BEGIN Information provided
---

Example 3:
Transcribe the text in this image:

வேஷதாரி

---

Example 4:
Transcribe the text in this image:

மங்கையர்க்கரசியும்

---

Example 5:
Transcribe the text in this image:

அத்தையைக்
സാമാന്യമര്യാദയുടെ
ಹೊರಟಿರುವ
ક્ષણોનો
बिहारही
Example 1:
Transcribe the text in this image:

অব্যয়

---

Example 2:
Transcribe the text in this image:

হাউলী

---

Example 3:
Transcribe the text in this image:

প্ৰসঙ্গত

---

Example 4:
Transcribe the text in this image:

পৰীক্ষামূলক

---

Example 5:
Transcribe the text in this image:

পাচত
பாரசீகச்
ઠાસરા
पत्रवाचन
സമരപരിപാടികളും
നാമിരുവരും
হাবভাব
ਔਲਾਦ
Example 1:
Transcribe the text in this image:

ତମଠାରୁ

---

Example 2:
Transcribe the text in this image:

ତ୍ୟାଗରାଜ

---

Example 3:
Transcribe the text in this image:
END Information provided
- Work required: An identical copy of the entries above is the expected result.

- Response area:
---

Example 3:
Transcribe the text in this image:

வேஷதாரி

---

Example 4:
Transcribe the text in this image:

மங்கையர்க்கரசியும்

---

Example 5:
Transcribe the text in this image:

அத்தையைக்
സാമാന്യമര്യാദയുടെ
ಹೊರಟಿರುವ
ક્ષણોનો
बिहारही
Example 1:
Transcribe the text in this image:

অব্যয়

---

Example 2:
Transcribe the text in this image:

হাউলী

---

Example 3:
Transcribe the text in this image:

প্ৰসঙ্গত

---

Example 4:
Transcribe the text in this image:

পৰীক্ষামূলক

---

Example 5:
Transcribe the text in this image:

পাচত
பாரசீகச்
ઠાસરા
पत्रवाचन
സമരപരിപാടികളും
നാമിരുവരും
হাবভাব
ਔਲਾਦ
Example 1:
Transcribe the text in this image:

ତମଠାରୁ

---

Example 2:
Transcribe the text in this image:

ତ୍ୟାଗରାଜ

---

Example 3:
Transcribe the text in this image:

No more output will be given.